To the many oddities of the war on terrorism, we may now add a new one: It's the first war in which we have to exchange POWs with our putative allies.
Like a spherical burst aerial shell launched into a thick cloudbank, the July 4 news (reg. req.) of a detainee deal with Saudi Arabia, involving the release of five Saudi terror suspects from Guantanamo Bay, briefly ignited and then dissolved in the gloom, making little impression on the public.
Originally appearing on the front page of The New York Times, an obscure journal based in a metropolitan area some distance east of New Jersey, the story of the release, in which the Saudi suspects were given back to their home country in exchange for the release of seven British, Canadian, and Belgian prisoners held in Saudi Arabia, has gotten little followup. Half-hearted denials from Saudi and U.S. officials ("This is a case of connecting dots that don't," says a "senior Saudi official," while National Security Council spokesman Sean McCormick says, "There is no recollection here of any linkage between [the two releases]") encourage the impression that the story is correct in its general claims.
Even if the international dealmaking is less clear-cut than the Times suggests—and more importantly, even if the analysis by reporters Don Van Natta and Tim Golden, suggesting that the 2003 release was aimed at muting Saudi opposition to the invasion of Iraq, is unfounded—it is striking that our Saudi allies were able to get their nationals released from Guantanamo before such other American friends as Spain, Denmark, and the United Kingdom. Perhaps those countries could learn a thing or two from the Gulf kingdom about firm commitment to the war on terrorism and scrupulous honesty in matters of law and order. In any event, the news raises some interesting points:
• Despite much publicity about the militant threat to the teetering House of Saud, it's still pretty good to be the king. The Saudis can still command priority of diplomatic treatment, and in exchange they have to do, well, not much. The seven prisoners released from Saudi in the 2003 exchange were held on fairly dubious charges; British officials believe they were tortured into making confessions.

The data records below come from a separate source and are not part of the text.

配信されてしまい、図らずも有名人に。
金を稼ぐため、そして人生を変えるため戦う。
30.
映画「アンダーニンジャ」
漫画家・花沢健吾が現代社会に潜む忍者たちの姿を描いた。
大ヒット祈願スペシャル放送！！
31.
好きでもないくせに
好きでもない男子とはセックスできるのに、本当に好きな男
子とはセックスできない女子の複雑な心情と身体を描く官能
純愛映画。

• With questions about the guilt or innocence of Guantanamo detainees now causing much consternation in the United States, it's interesting that we'll probably never have any determination of the status of these five Saudi detainees. One official from the kingdom characterized them as "low-level foot soldiers or even groupies, who were working for charities and who posed no threat," while an American noted that they had clear Al Qaeda connections and had not cooperated with interrogators. In a final note of uncertainty, Saudi officials have even managed to lie about the prisoners' post-Gitmo fates, claiming variously that they were released from Saudi custody or are still being held. Perhaps we'll have to wait for the mushroom cloud before we can be sure about who's who.
• The State Department, always a handy villain where Saudi perfidy is at issue, is again on the scene, but with a twist. Devotees of the hard, massy books about State collusion with the Saudis that have darkened the countryside in recent years— Joel Mowbray's Dangerous Diplomacy, Robert Baer's Sleeping With the Devil, Thomas W. Lippman's Inside the Mirage, Patricia Roush's At Any Price, to name just a few—know the general outlines: careerist hacks and get-along-go-along Arabists willing to brook every despotism in pursuit of craven diplomacy. In this case, however, the mastermind of the scheme was no careerist, and certainly no Arabist, but then-Ambassador to Saudi Arabia Robert Jordan, a Houston-based lawyer with no diplomatic experience who earned his ambassadorial plum by getting George W. Bush off on an insider trading charge in 1990. (Interestingly, Secretary of Defense Rumsfeld emerges here as an opponent of the trade.) Certainly an argument could be made that the real State Department threat is not coming from the devoted lifelong public servants but from the dilettantes, tourists and other bums who get patronage assignments overseas. (I'm not saying the argument is true, but if I were a State wonk I'd be pitching it to a publisher.)
• "This presented itself as a way for the United States to help its friends, both the Brits and the Saudis," one unnamed American source tells the Times. "It's what diplomacy is all about." Maybe so, but then, what is war about? The United States certainly has more dependable allies in the fight against militant Islam, who deserve at least as much courtesy as the Saudis. Australia, for example, actually supplied troops for the invasion of Iraq, but last anybody checked Prime Minister John Howard did not have clemency rights over Australians held in Guantanamo.
• Finally, where are the supporters of President Bush—a bunch not ordinarily reticent about condemning Islamists and their fellow travelers—when one of his flunkies makes a deal that at best appears highly unsavory and at worst is lethally contrary to American interests? It doesn't speak well of the right that the serious questions about Bush's closeness to the royal family of Saudi Arabia seem of interest mainly to highly impeachable figures like Michael Moore. The war on terrorism should demand more honest accounting. I already know the Saudis are on the other side. But how does the President feel about the Saudis?